← Back to exhibitions

Privacy Policy

Last updated: March 4, 2026

1. Who we are
Controller: INSANITYDROP
Contact: hello@insanitydrop.com

2. Scope
This policy describes how personal data is processed when you use this website, including the interactive memory game and leaderboard features.

3. Data we process
We process data you provide directly and data generated by use of the service: account identifiers, email address, display name, gameplay events and scores, run metadata (mode/bracket/timing), archive items (including optional image snapshots), and technical request data needed for service security and operation.

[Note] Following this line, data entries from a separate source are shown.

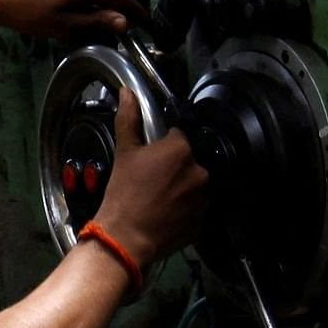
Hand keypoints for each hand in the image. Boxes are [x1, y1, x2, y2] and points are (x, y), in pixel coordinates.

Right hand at [93, 86, 207, 261]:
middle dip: (175, 168)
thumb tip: (127, 91)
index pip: (179, 137)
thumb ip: (128, 118)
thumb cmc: (124, 191)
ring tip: (160, 199)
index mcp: (182, 150)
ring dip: (182, 189)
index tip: (153, 158)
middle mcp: (200, 172)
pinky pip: (195, 210)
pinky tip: (166, 215)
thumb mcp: (124, 151)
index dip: (164, 145)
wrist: (126, 236)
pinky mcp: (202, 222)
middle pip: (190, 162)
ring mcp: (203, 199)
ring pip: (194, 186)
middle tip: (153, 181)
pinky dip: (184, 211)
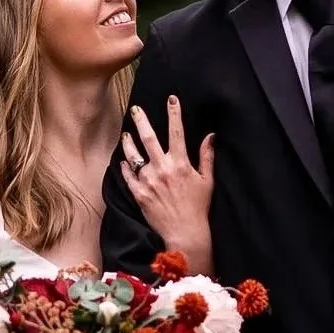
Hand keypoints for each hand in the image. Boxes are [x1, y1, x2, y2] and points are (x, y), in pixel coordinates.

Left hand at [120, 97, 214, 268]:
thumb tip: (210, 136)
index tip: (171, 98)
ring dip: (128, 143)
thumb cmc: (198, 207)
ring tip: (126, 134)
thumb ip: (207, 156)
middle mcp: (163, 169)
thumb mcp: (207, 180)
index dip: (174, 113)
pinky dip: (124, 167)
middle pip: (149, 137)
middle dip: (141, 120)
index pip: (176, 131)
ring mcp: (149, 181)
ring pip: (134, 155)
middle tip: (135, 109)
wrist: (185, 233)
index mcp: (181, 163)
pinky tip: (123, 161)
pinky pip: (128, 176)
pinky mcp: (139, 194)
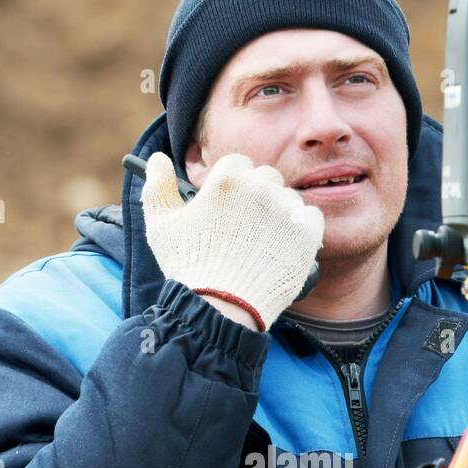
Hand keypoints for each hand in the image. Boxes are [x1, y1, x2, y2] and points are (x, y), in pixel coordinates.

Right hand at [141, 152, 324, 330]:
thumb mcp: (161, 226)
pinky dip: (301, 228)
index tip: (228, 206)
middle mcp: (260, 189)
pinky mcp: (306, 235)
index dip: (231, 185)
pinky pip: (311, 217)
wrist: (223, 308)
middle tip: (245, 227)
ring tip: (262, 243)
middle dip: (257, 195)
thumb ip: (157, 187)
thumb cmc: (190, 268)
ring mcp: (286, 211)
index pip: (237, 164)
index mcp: (227, 181)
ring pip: (288, 198)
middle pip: (266, 176)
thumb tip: (157, 158)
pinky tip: (285, 245)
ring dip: (279, 212)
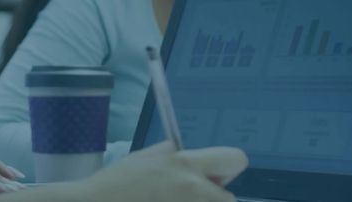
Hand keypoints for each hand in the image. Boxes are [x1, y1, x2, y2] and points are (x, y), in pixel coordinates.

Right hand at [62, 142, 247, 201]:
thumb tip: (185, 153)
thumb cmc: (115, 183)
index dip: (225, 168)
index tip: (212, 176)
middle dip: (211, 196)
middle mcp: (193, 188)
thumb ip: (170, 153)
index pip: (236, 160)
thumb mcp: (144, 157)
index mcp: (184, 164)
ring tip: (169, 201)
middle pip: (228, 197)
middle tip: (183, 194)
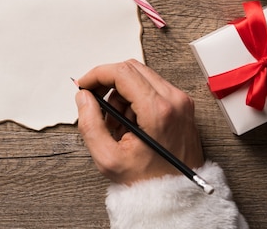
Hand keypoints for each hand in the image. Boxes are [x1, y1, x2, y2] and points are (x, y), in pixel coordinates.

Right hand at [75, 59, 203, 184]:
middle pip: (132, 68)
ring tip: (115, 123)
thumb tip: (83, 98)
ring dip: (120, 93)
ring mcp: (181, 102)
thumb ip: (90, 123)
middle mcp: (174, 100)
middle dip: (107, 82)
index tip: (83, 85)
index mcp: (158, 110)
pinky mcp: (182, 106)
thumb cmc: (150, 182)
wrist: (179, 197)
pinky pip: (152, 88)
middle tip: (94, 101)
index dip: (97, 75)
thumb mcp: (108, 158)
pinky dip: (134, 99)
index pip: (122, 72)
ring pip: (141, 77)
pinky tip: (128, 124)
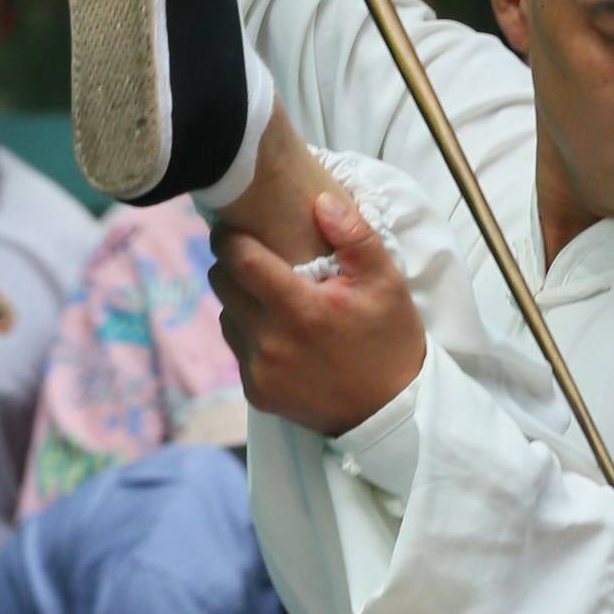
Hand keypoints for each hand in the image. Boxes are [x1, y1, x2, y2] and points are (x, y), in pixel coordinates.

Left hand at [209, 190, 424, 437]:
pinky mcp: (256, 394)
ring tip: (275, 300)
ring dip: (242, 302)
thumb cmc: (389, 341)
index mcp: (300, 310)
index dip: (230, 238)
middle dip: (234, 265)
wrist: (390, 412)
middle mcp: (271, 343)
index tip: (235, 228)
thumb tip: (320, 200)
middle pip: (222, 284)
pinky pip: (237, 349)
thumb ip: (354, 236)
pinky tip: (281, 336)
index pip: (239, 260)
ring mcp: (260, 372)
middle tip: (258, 259)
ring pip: (226, 315)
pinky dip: (250, 335)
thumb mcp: (386, 282)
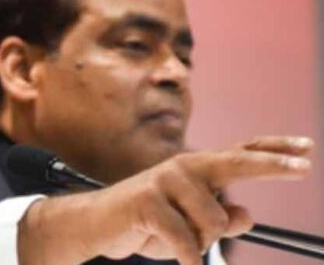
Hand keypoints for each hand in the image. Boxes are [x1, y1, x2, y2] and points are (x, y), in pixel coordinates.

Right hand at [17, 135, 313, 264]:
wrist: (99, 225)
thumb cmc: (149, 223)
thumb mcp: (190, 225)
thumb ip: (220, 219)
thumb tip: (247, 214)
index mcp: (198, 169)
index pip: (240, 154)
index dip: (274, 150)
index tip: (308, 148)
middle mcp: (185, 167)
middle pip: (236, 163)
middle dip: (272, 164)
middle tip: (305, 166)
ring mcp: (166, 180)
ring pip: (214, 223)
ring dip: (201, 242)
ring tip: (174, 240)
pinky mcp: (149, 201)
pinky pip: (187, 242)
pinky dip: (186, 258)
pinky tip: (172, 254)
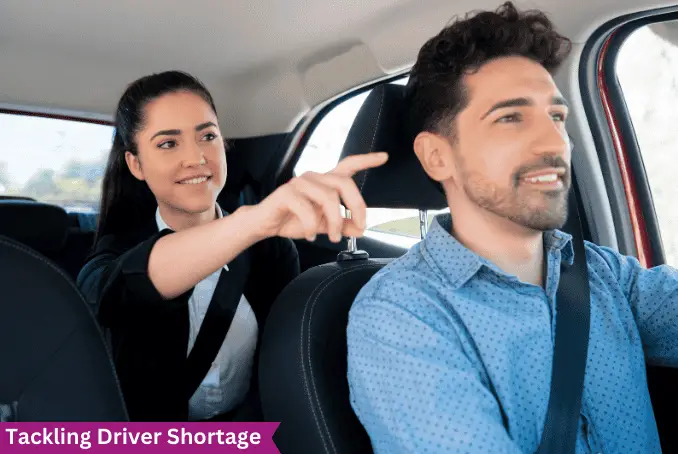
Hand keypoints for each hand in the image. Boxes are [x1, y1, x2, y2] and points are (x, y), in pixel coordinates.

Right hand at [247, 152, 387, 242]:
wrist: (265, 224)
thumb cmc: (293, 219)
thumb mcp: (323, 225)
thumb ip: (343, 225)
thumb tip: (361, 229)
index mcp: (325, 182)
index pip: (348, 165)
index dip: (366, 160)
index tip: (384, 157)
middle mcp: (314, 178)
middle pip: (344, 183)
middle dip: (357, 207)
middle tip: (360, 228)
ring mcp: (300, 183)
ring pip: (328, 198)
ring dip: (335, 222)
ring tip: (332, 237)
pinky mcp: (286, 193)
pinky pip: (307, 209)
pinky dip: (312, 226)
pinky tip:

4. Where data is processed
The website uses Supabase services for authentication, database, and server-side functions. Data is processed through those services to provide accounts, score submission, and leaderboard retrieval.

5. Purposes and legal bases
We process data to: operate core site/game functionality, authenticate users, prevent abuse, maintain rankings, and respond to user/legal requests. Depending on context, legal bases include contract performance, legitimate interests, legal obligations, and consent where required.

6. Cookies and local storage
The site uses browser storage and similar technologies for essential settings and gameplay state. See the Cookies Policy for details.

7. Sharing
We do not sell personal information for money. We share data with service providers/processors strictly as needed to operate the service (for example hosting/backend infrastructure), or when legally required.

8. Retention
We retain personal data only for as long as needed for the purposes above, including account continuity, leaderboard integrity, security, and legal compliance. We may delete or anonymize data when no longer needed.

9. Your privacy rights
Depending on your location, you may have rights to access, correction, deletion, portability, restriction, objection, and withdrawal of consent. You can submit requests via hello@insanitydrop.com. See Privacy Choices for additional California-style disclosures.

10. International transfers
If data is transferred across borders, we apply safeguards required by applicable law.

11. Children
The service is not directed to children under 13. If you believe a child under 13 submitted personal data, contact us and we will take appropriate action.

12. Security
We use reasonable technical and organizational measures to protect personal data. No system can be guaranteed fully secure.

13. Changes
We may update this policy. Material changes will be posted on this page with a revised date.